The most promising update and news seems to be coming from Canadian Mark Carney. He’s our previous Bank of Canada Governor (as well as that for the UK) and now he’s the special envoy on Climate Action and Finance.
Carney says more than 450 firms — including Canada’s big five chartered banks — have committed to supporting the goals of what’s become known as the Glasgow Financial Alliance for Net Zero (GFANZ).
Firms that sign onto the GFANZ agreement are promising to abide by 24 financial initiatives that will signal to their customers, shareholders and investors that they are making green investments a priority.
The initiatives include climate-related reporting of their investments and transparency about climate-related financial risks.
Of course, it’s all well and good to SAY you’re going to abide by a new set of guidelines, but moral suasion still hasn’t convinced many financial companies to stop backing massive carbon-emitting projects. Example: RBC’s investments in pipelines and the oil sector.
But it’s a start.
What makes me appreciate this move is that it’s coming from the top.
I’ve grown weary of hearing about ‘what you can do to stem climate change’.
It’s a little like asking a grain of sand to form a beach.
For example, the CBC ran an interview this morning with a reporter talking about things kids are doing to generate awareness and action.
That’s great, but it’s a shame that we’ve downloaded management of this great, unique planet to kids.
Where are the f*ing adults? What are the Boomers doing to leverage their bulk of population? Leaving it to their grandchildren to clean up their mess. What a shame.

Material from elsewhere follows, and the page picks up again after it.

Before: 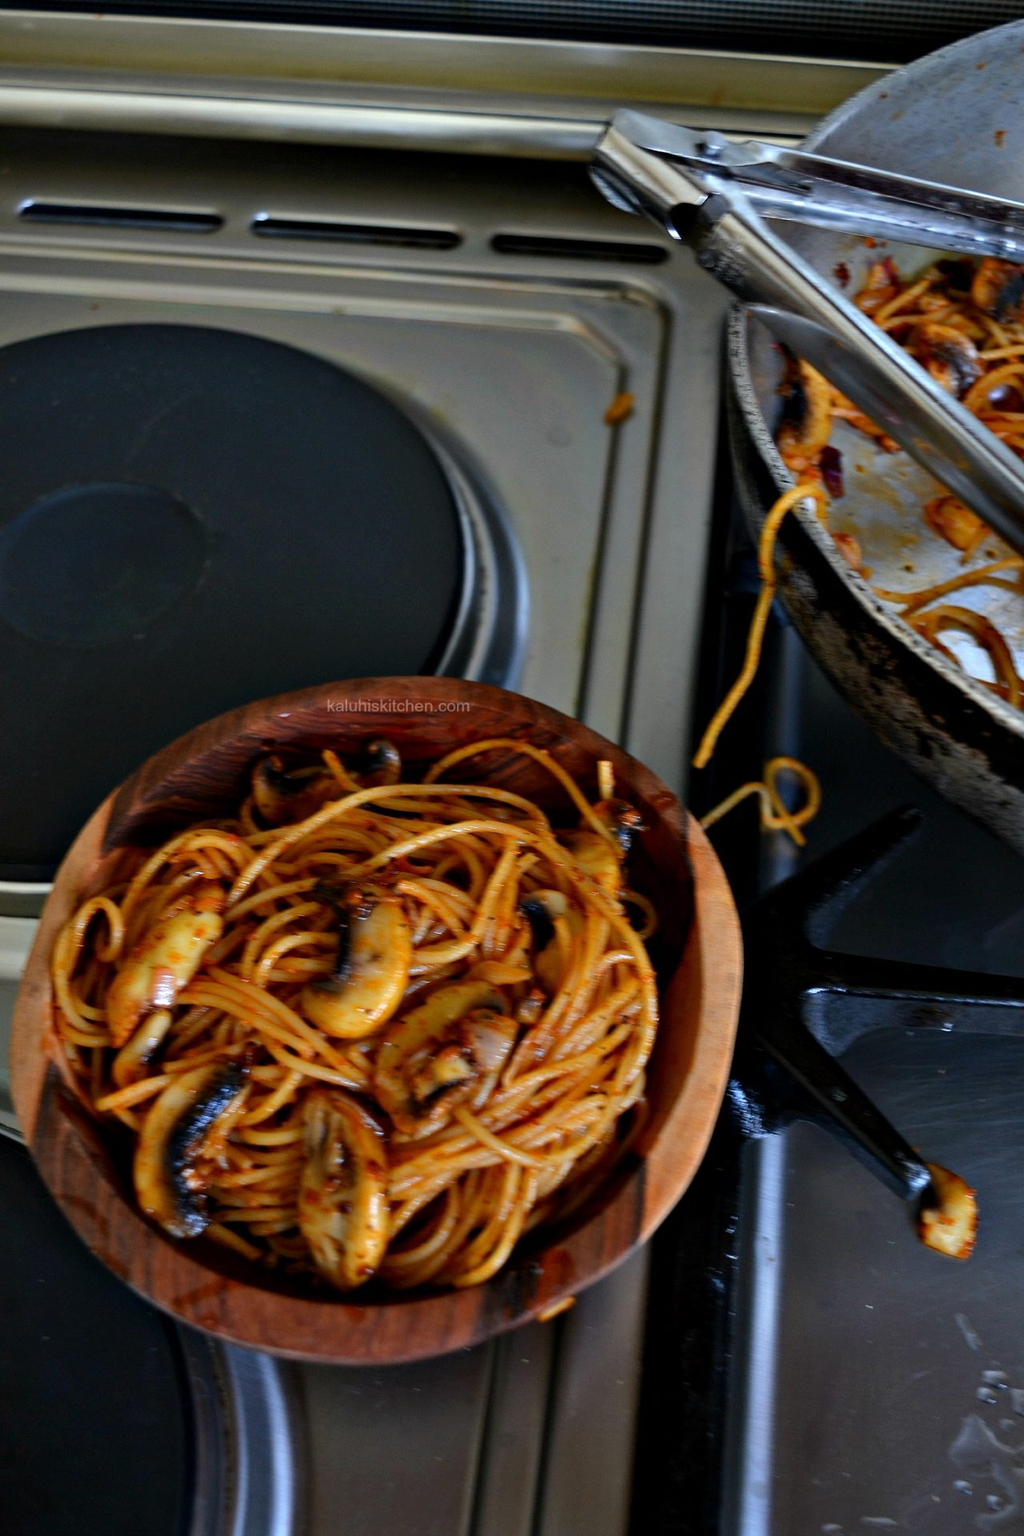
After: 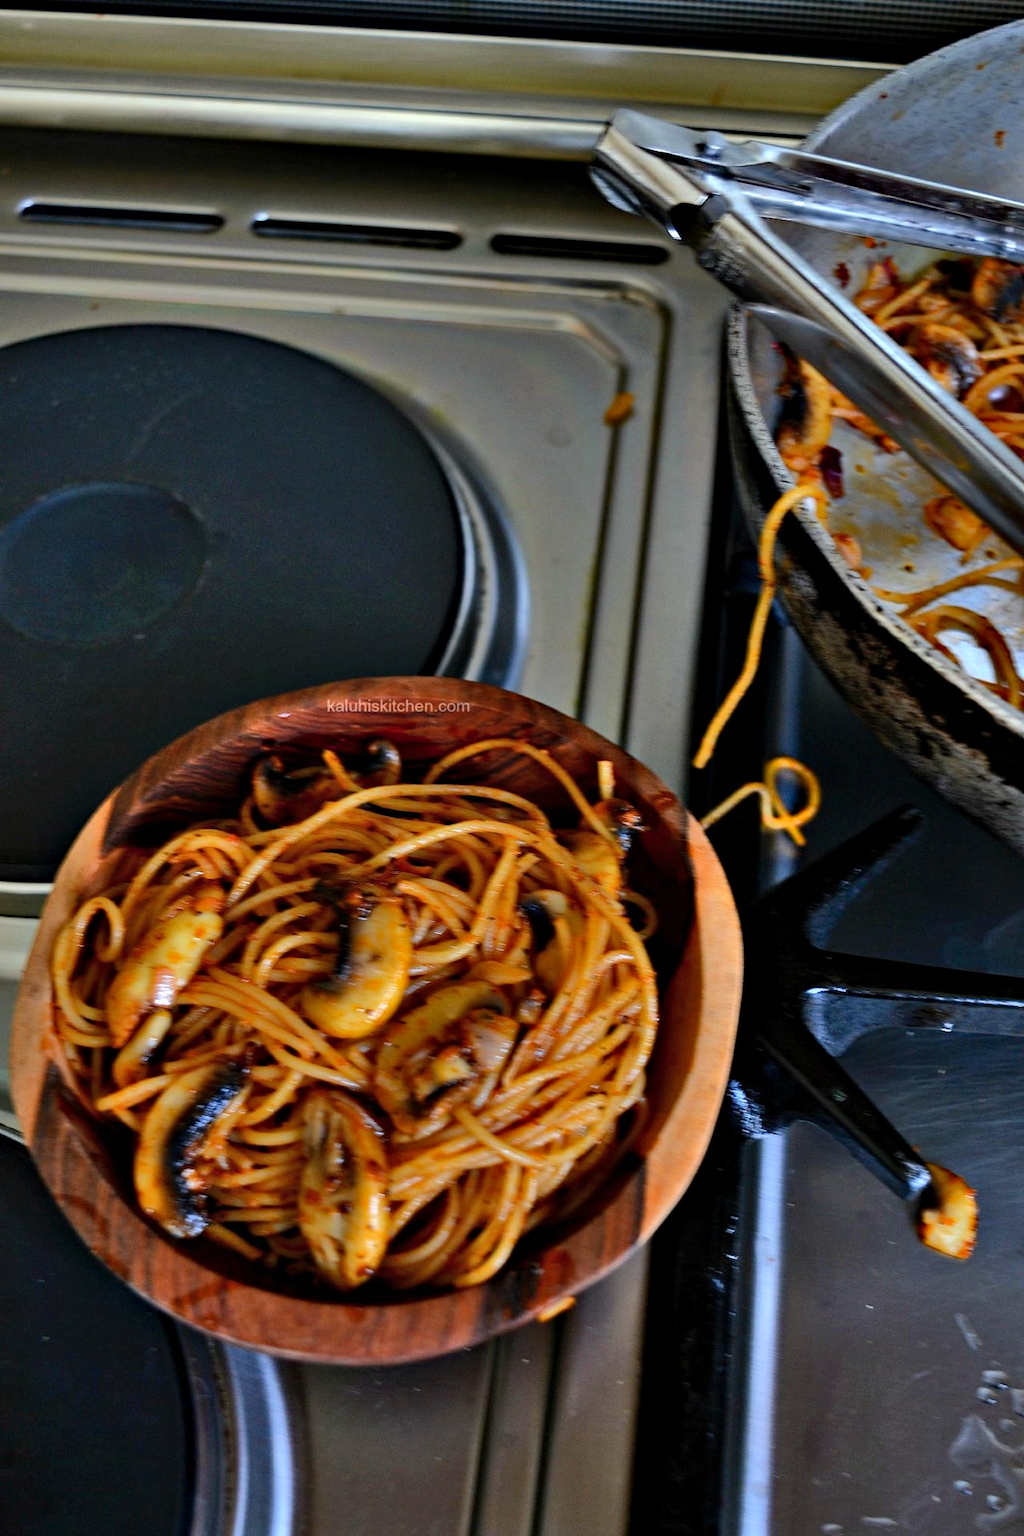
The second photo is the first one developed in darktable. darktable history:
shadows and highlights: low approximation 0.01, soften with gaussian
haze removal: compatibility mode true, adaptive false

Of course, more solidarity would be nice – a billion people not using plastic bags makes a difference – but until our governments and companies that run them agree to serious changes to environmental, building, transportation and other levels of planning, we’re not going to get anywhere.
Not sure what I mean?
- No more diesel buses to be purchased for public transit
- No roads get approved unless they make a commitment to substantial separate bike/pedestrain lanes (ie. something that’s at least 2 metres wide and SEPARATE from roads)
- No new suburban developments unless builders can show that there will be a ‘net zero’ impact for their projects (more renewable installs, etc)
- Substantial incentives for retrofits for existing homes, including electric car charging
- Mandatory incentives across the board for electric cars and transportation
- Green roofs & buildings
- A stronger commitment to local food and retail production, thereby shortening delivery cycles and distances
- Better write-offs for investments in green / net-zero producing companies (including TFSAs and RRSPs/RESPs)
And I’m not an expert … but there’s a few good ideas nonetheless.
The point is that we can’t legislate these changes on an individual basis and we need governments to take action in a serious way.